1.Mengakses bahasa melalui membaca ujaran (speechreading)
Hanya sekitar 50% bunya ujaran bahasa inggris dapat dilihat pada bibir (Berger, 1972). Di antara 50% lainnya, sebagian dibuat dibelakang bibir yang tertutup atau jauh di belakang mulut sehingga tidak kelihatan, atau ada juga bunyi ujaran yang pada bibir tampak sama sehingga pembaca bibir tidak dapat memastikan bunyi apa yang dilihatnya. Hal ini sangat menyulitkan bagi mereka yang ketunarunguannya terjadi pada masa prabahasa. Seseorang dapat menjadi pembaca ujaran yang baik bila ditopang oleh pengetahuannya yang baik tentang struktur bahasa sehingga dapat membuat dugaan yang tepat mengenail bunyi-bunyi yang hilang. Jadi orang tuna rungu yang bahasanya normal biasanya merupakan pembaca ujaran yang lebih baik dari pada tuna rungu prabahasa, dan bahkan terdapat bukti bahwa orang non-tuna rungu tanpa latihan dapat membaca bibir lebih baik dari pada orang tuna rungu yang terpaksa harus bergantung pada cara ini (Ashman dan Elkins,1994)
2.Mengakses bahasa melalui pendengaran
Meskipun dalam lingkungan auditer terbaik, jumlah bunyi ujaran yang dapat dikenal oleh tuna rungu berat secara cukup baik untuk memungkinkannya memperoleh gambaran yang lengkap tentang struktur sintaksis dan fonologi bahasa itu terbatas. Tetapi ini tidak berarti bahwa penyandang ketunarunguan yang berat sekali tidak dapat memperoleh manfaat dari bunyi yang diamplifikasi. Yang menjadi masalah besar dalam hal ini adalah bahwa individu tuna rungu jarang dapat mendengarkan bunyi ujaran dalam kondisi optimal. Faktor-faktor tersebut menyebabkan individu tuna rungu tidak dapat memperoleh manfaat yang maksimal dari alat bantu dengar yang dipergunakannya. Disamping itu, banyak penelitian menunjukkan bahwa sebagian besar alat bantu dengar yang dipergunakan individu tuna rungu tidak berfungsi dengan baik akibat kehabisan baterai dan earmould yang tidak cocok.
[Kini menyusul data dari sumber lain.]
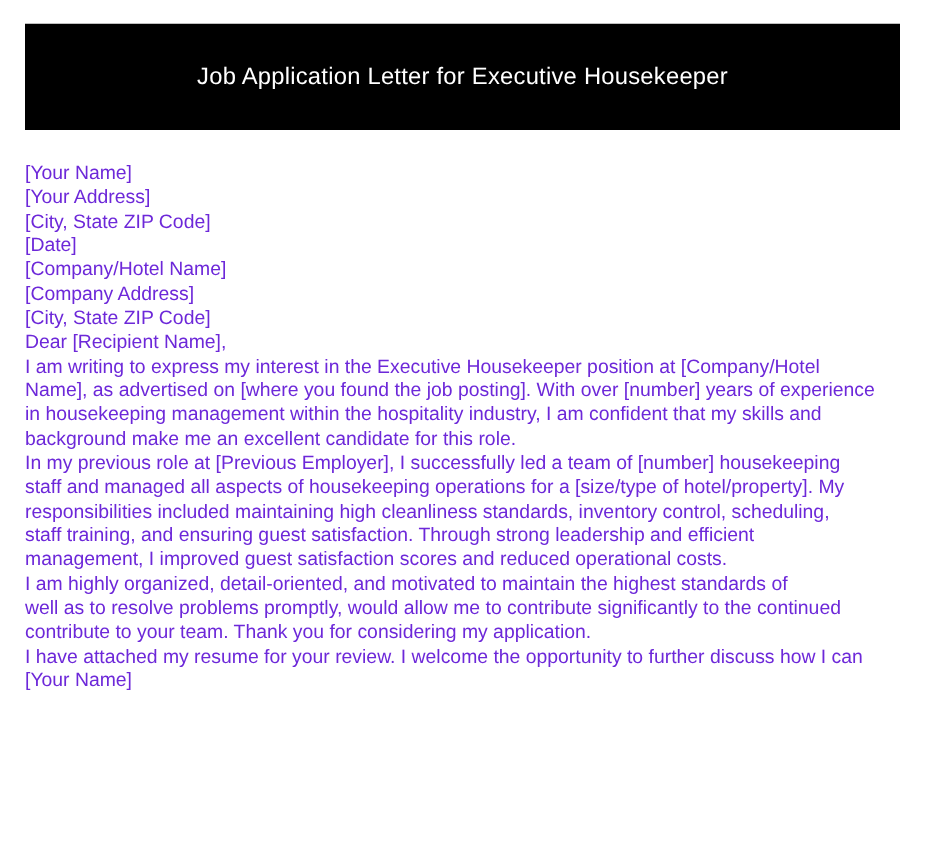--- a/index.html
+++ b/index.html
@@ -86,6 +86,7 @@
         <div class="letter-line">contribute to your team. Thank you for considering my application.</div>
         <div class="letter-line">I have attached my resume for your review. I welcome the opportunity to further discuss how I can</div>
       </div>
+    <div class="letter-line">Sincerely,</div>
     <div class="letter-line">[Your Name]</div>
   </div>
3.Mengakses bahasa melalui isyarat tangan
Ashman dan Elkins (1994) mengemukakan bahwa bahasa isyarat yang baku menggambarkan lengkap tentang bahasa kepada tuna rungu, sehingga mereka perlu mempelajarinya dengan baik. Akan tetapi tidak semua siswa tuna rungu menggunakan bahasa isyarat, terutama yang pengajarannya menggunakan metode oral.